= What is being asked =
Rewrite the text of all the items below, changing every "MALAYSIA" to "NEGARA" and keeping everything else the same. Leave the pictures out of your answer.

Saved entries

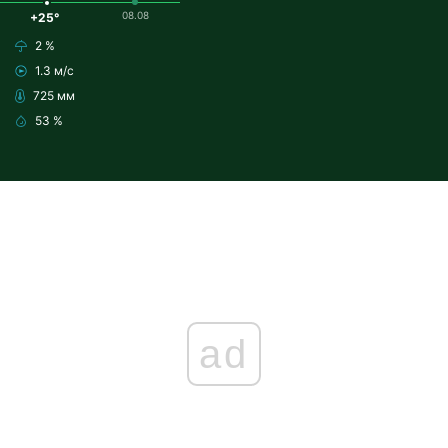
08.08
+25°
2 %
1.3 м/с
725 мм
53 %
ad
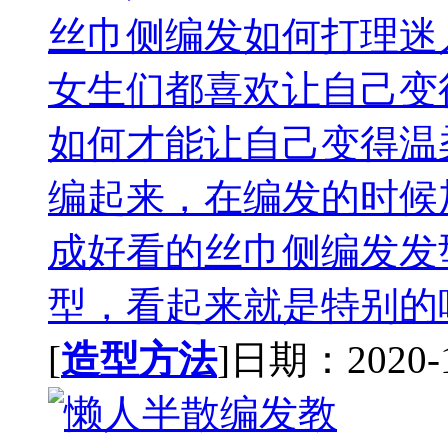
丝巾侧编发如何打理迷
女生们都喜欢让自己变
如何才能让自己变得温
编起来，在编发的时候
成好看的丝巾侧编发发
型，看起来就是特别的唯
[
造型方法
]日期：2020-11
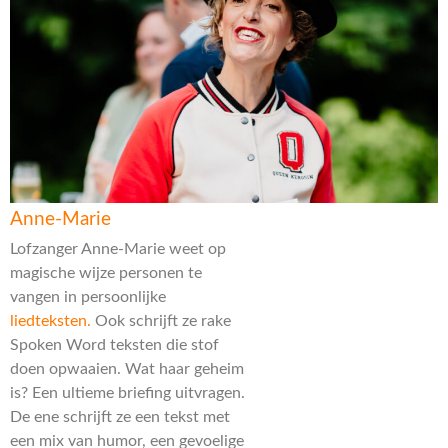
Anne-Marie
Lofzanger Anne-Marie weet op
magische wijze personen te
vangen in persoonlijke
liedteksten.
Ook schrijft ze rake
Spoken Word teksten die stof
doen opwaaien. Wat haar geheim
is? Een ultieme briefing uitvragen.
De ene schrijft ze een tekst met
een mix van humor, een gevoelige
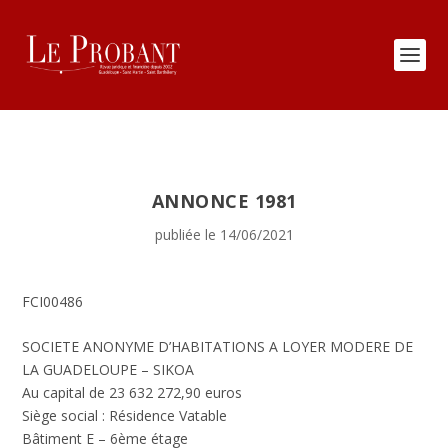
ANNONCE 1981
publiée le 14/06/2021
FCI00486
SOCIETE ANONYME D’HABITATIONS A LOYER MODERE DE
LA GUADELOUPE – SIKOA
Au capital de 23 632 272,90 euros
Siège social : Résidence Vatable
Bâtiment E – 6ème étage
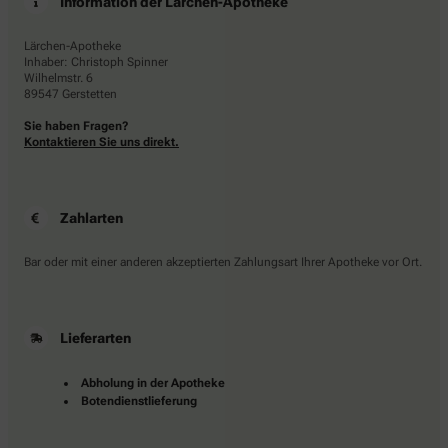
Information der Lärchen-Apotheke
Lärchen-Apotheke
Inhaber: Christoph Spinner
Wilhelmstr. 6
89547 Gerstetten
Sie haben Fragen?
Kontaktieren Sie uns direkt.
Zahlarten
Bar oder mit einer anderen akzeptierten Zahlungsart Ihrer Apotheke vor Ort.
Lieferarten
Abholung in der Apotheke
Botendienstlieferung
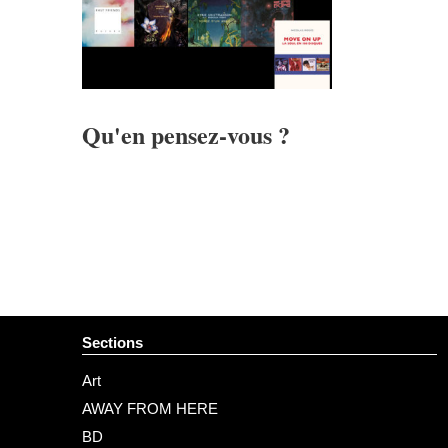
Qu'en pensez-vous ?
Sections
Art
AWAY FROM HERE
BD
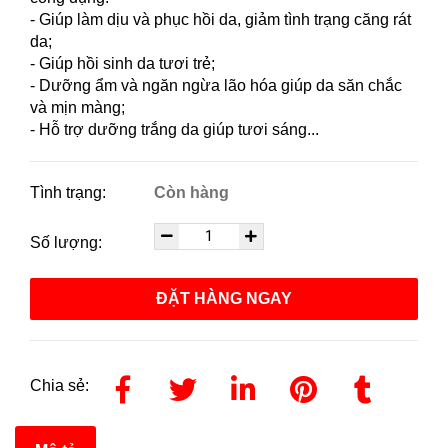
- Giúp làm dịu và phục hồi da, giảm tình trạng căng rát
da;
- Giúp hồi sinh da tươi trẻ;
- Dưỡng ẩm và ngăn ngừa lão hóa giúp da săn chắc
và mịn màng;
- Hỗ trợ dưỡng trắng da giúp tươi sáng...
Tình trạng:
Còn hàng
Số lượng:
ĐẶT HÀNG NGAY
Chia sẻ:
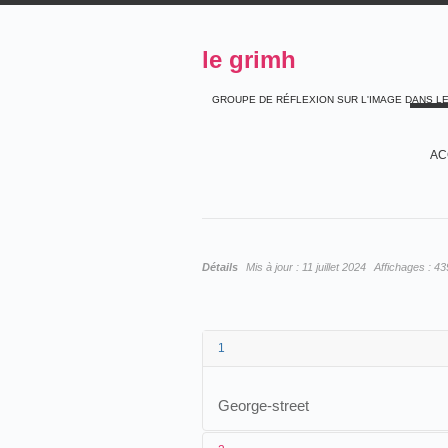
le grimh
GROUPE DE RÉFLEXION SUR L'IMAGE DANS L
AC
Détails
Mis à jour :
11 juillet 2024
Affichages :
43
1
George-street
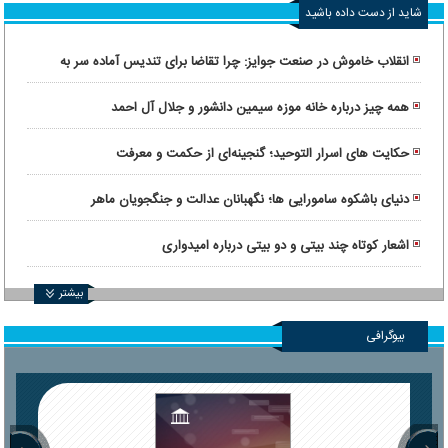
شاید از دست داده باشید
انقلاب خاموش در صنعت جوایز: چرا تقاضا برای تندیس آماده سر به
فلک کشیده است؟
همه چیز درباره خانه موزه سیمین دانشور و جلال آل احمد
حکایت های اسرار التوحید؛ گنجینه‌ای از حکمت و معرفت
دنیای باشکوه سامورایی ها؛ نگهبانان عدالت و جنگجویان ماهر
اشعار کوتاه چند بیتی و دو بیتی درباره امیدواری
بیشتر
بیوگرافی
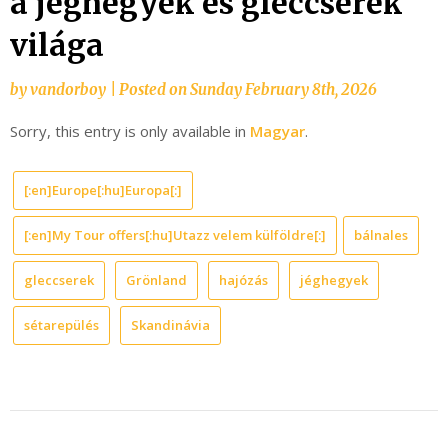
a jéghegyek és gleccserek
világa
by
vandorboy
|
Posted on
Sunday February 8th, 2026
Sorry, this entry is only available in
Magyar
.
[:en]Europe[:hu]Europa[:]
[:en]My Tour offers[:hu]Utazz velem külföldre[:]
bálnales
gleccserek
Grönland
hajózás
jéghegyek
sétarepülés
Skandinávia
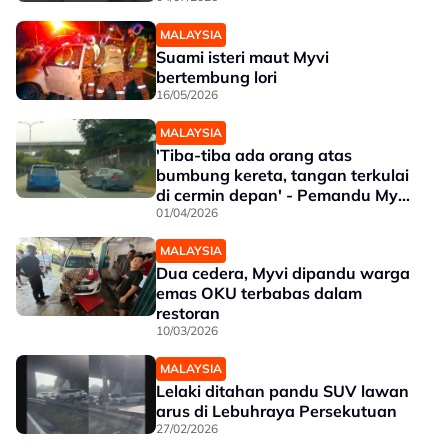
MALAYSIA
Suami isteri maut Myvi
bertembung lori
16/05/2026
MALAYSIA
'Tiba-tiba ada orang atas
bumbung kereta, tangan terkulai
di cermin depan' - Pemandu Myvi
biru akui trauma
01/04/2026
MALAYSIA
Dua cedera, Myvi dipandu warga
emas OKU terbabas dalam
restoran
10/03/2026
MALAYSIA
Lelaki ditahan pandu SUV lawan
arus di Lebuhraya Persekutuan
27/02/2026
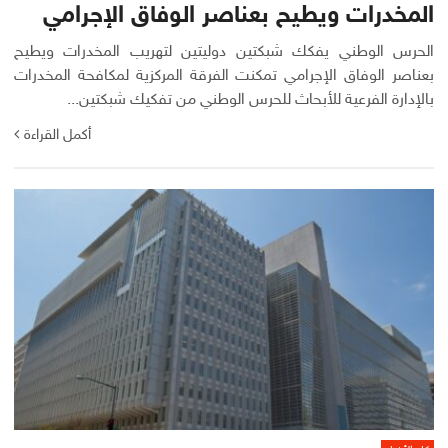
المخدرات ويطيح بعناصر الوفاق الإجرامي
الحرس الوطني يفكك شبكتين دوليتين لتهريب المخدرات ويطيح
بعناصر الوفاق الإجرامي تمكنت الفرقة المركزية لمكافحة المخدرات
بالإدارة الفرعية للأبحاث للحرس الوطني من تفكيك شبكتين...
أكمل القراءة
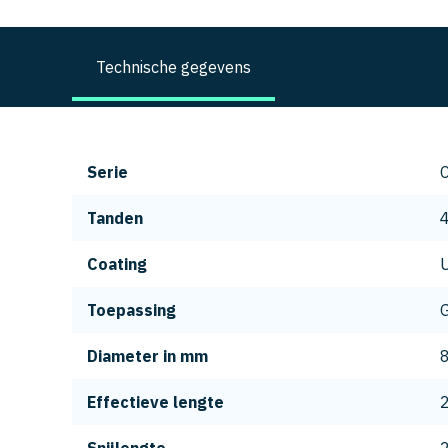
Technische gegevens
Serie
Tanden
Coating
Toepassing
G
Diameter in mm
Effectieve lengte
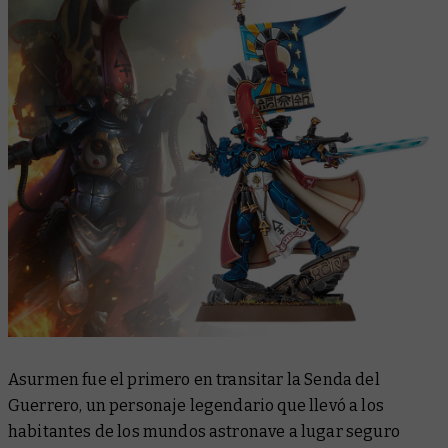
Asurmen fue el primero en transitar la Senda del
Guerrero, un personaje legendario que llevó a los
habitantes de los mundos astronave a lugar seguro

= Task output =
08.08
+25°
2 %
1.3 м/с
725 мм
53 %
ad
丝巾侧编发如何打理迷
女生们都喜欢让自己变
如何才能让自己变得温
编起来，在编发的时候
成好看的丝巾侧编发发
型，看起来就是特别的唯
[
造型方法
]日期：2020-11
Anne-Marie
Lofzanger Anne-Marie weet op
magische wijze personen te
vangen in persoonlijke
liedteksten.
Ook schrijft ze rake
Spoken Word teksten die stof
doen opwaaien. Wat haar geheim
is? Een ultieme briefing uitvragen.
De ene schrijft ze een tekst met
een mix van humor, een gevoelige
ANNONCE 1981
publiée le 14/06/2021
FCI00486
SOCIETE ANONYME D’HABITATIONS A LOYER MODERE DE
LA GUADELOUPE – SIKOA
Au capital de 23 632 272,90 euros
Siège social : Résidence Vatable
Bâtiment E – 6ème étage
Information der Lärchen-Apotheke
Lärchen-Apotheke
Inhaber: Christoph Spinner
Wilhelmstr. 6
89547 Gerstetten
Sie haben Fragen?
Kontaktieren Sie uns direkt.
Zahlarten
Bar oder mit einer anderen akzeptierten Zahlungsart Ihrer Apotheke vor Ort.
Lieferarten
Abholung in der Apotheke
Botendienstlieferung
Qu'en pensez-vous ?
Sections
Art
AWAY FROM HERE
BD
- Giúp làm dịu và phục hồi da, giảm tình trạng căng rát
da;
- Giúp hồi sinh da tươi trẻ;
- Dưỡng ẩm và ngăn ngừa lão hóa giúp da săn chắc
và mịn màng;
- Hỗ trợ dưỡng trắng da giúp tươi sáng...
Tình trạng:
Còn hàng
Số lượng:
ĐẶT HÀNG NGAY
Chia sẻ:
le grimh
GROUPE DE RÉFLEXION SUR L'IMAGE DANS L
AC
Détails
Mis à jour :
11 juillet 2024
Affichages :
43
1
George-street
شاید از دست داده باشید
انقلاب خاموش در صنعت جوایز: چرا تقاضا برای تندیس آماده سر به
فلک کشیده است؟
همه چیز درباره خانه موزه سیمین دانشور و جلال آل احمد
حکایت های اسرار التوحید؛ گنجینه‌ای از حکمت و معرفت
دنیای باشکوه سامورایی ها؛ نگهبانان عدالت و جنگجویان ماهر
اشعار کوتاه چند بیتی و دو بیتی درباره امیدواری
بیشتر
بیوگرافی
a jéghegyek és gleccserek
világa
by
vandorboy
|
Posted on
Sunday February 8th, 2026
Sorry, this entry is only available in
Magyar
.
[:en]Europe[:hu]Europa[:]
[:en]My Tour offers[:hu]Utazz velem külföldre[:]
bálnales
gleccserek
Grönland
hajózás
jéghegyek
sétarepülés
Skandinávia
NEGARA
Suami isteri maut Myvi
bertembung lori
16/05/2026
NEGARA
'Tiba-tiba ada orang atas
bumbung kereta, tangan terkulai
di cermin depan' - Pemandu Myvi
biru akui trauma
01/04/2026
NEGARA
Dua cedera, Myvi dipandu warga
emas OKU terbabas dalam
restoran
10/03/2026
NEGARA
Lelaki ditahan pandu SUV lawan
arus di Lebuhraya Persekutuan
27/02/2026
المخدرات ويطيح بعناصر الوفاق الإجرامي
الحرس الوطني يفكك شبكتين دوليتين لتهريب المخدرات ويطيح
بعناصر الوفاق الإجرامي تمكنت الفرقة المركزية لمكافحة المخدرات
بالإدارة الفرعية للأبحاث للحرس الوطني من تفكيك شبكتين...
أكمل القراءة
Technische gegevens
Serie
Tanden
Coating
Toepassing
G
Diameter in mm
Effectieve lengte
Asurmen fue el primero en transitar la Senda del
Guerrero, un personaje legendario que llevó a los
habitantes de los mundos astronave a lugar seguro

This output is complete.